● TASK ITEM
Which lines of the data below include the string "elbow"? Return each of them.

● PROVIDED DATA
+ + + +

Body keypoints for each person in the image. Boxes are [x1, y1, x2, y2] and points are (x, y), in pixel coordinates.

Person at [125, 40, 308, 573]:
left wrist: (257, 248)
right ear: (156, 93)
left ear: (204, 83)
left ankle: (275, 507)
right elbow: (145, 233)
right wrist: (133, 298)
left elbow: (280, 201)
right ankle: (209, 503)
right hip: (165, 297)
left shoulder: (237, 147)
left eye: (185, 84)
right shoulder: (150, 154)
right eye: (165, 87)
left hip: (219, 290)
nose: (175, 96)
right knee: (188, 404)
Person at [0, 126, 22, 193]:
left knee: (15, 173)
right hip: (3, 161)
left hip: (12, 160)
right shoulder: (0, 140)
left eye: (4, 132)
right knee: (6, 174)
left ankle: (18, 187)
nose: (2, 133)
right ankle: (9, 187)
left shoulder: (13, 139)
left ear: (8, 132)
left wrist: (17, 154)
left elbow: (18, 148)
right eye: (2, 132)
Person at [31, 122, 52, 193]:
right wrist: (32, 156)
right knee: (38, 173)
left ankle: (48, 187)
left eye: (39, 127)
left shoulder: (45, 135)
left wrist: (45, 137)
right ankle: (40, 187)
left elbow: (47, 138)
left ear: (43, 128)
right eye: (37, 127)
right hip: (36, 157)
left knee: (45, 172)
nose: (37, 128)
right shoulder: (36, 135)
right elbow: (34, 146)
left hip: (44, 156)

+ + + +

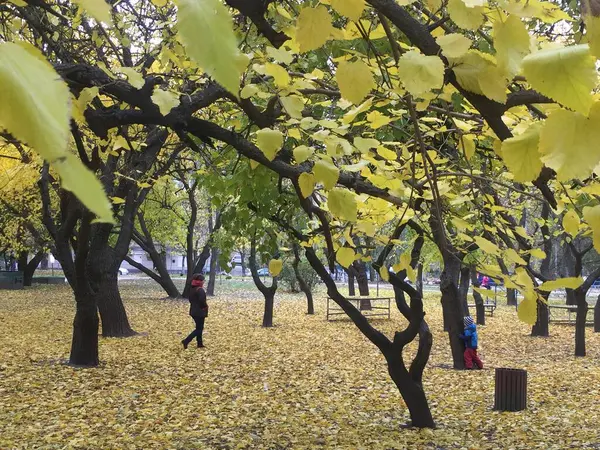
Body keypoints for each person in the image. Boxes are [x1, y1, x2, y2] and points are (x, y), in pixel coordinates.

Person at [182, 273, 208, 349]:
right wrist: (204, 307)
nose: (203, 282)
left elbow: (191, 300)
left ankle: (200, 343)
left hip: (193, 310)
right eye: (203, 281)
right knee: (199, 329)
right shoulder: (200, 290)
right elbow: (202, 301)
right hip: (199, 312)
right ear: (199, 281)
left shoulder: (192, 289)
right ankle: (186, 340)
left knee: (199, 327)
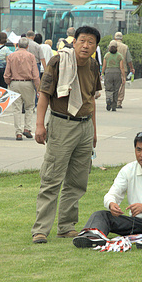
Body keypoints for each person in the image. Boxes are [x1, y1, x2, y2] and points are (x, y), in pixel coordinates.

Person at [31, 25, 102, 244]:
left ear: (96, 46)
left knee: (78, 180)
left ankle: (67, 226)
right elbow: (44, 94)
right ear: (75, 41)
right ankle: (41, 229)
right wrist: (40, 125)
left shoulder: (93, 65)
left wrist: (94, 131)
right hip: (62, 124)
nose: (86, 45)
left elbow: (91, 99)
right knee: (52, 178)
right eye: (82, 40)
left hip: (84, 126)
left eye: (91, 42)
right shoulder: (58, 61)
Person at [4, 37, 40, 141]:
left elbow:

+ + + +

● YOUR RESPONSE
right elbow: (145, 233)
left elbow: (280, 201)
left elbow: (18, 148)
left elbow: (47, 138)
right elbow: (34, 146)
left elbow: (191, 300)
right elbow: (202, 301)
right elbow: (44, 94)
left elbow: (91, 99)
left elbow:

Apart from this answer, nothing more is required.